SUPPLIED TEXT
BEGIN
# Training schedule for new puppy (14 weeks old)



## JenGoldenMom (Jul 23, 2011)

Bump.......


----------



## Stressedgoldenmom (Aug 2, 2011)

We have a 14 week old too! 

We have been attending puppy school for going on 4 weeks now. I'm amazed at how quickly they pick things up. They are really great learners. This is our first puppy. 

He's a good sitter. I'm not a big fan of giving treats for a job well done. But that's just me. It backfired on me one day because he ended up not eating his dinner because he was being such a good boy that he was full on treats and ended up spewing them out in the middle of the night ... now he's happy with praise. I'm trying to teach him go shake hands, he does it, but he has to be in down position, then he'll give me his paw. It's so stinking cute, I just go with it.

He's good at bringing his toys back to me .. retrieving! And "give it". He also comes when called. He did that during his first week of training when he had me hide around a corner, much to the amazement of the trainer ... I guess that's good for a 10 week old.

The treats I give him and he loves are little pieces of ice. I use them in the crate. I also keep 2 frozen peanut butter kongs handy for when I need to do chores around the house or put groceries away when I need at least 30 minutes to get something done and he needs to sit in his crate.


----------



## Megora (Jun 7, 2010)

JenGoldenMom said:


> Hi, I just brought home a 14 week old puppy last weekend and am trying to figure out a schedule for training her without it being overwhelming.
> 
> I've already taught her "sit" although she's not 100% unless there is a treat in my hand. When her food is on the way, she jumps into her crate and sits down - she knows sitting is a good way to get treats.
> 
> ...


It sounds like you are doing great<:

The only other suggestion would be #3's. If you get three good sits, stop there or move on to something else. And like you are doing, it's not one big session. You are doing bits and pieces all through the day and with everything you do.

Good luck - and she's adorable.


----------



## DNL2448 (Feb 13, 2009)

Tag was doing sit, down, walk back, twirl, and our favorite the get it game at fourteen weeks. Sounds like you have a good start.

Your puppy is adorable!


----------
END
PROVIDED DATA
BEGIN
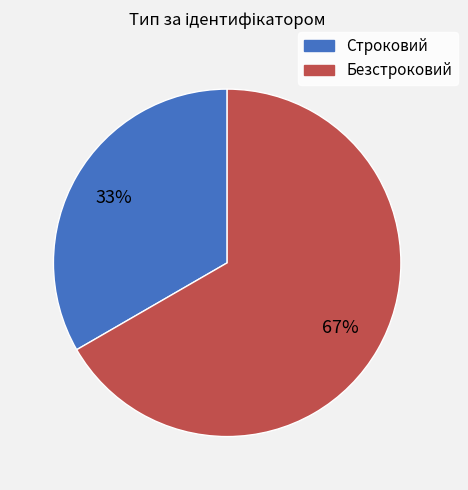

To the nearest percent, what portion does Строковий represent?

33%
END
WHAT YOU NEED TO DO
According to the puppy training thread, what treat does Stressedgoldenmom use in the crate?

RESULT OF THIS EXERCISE
Little pieces of ice.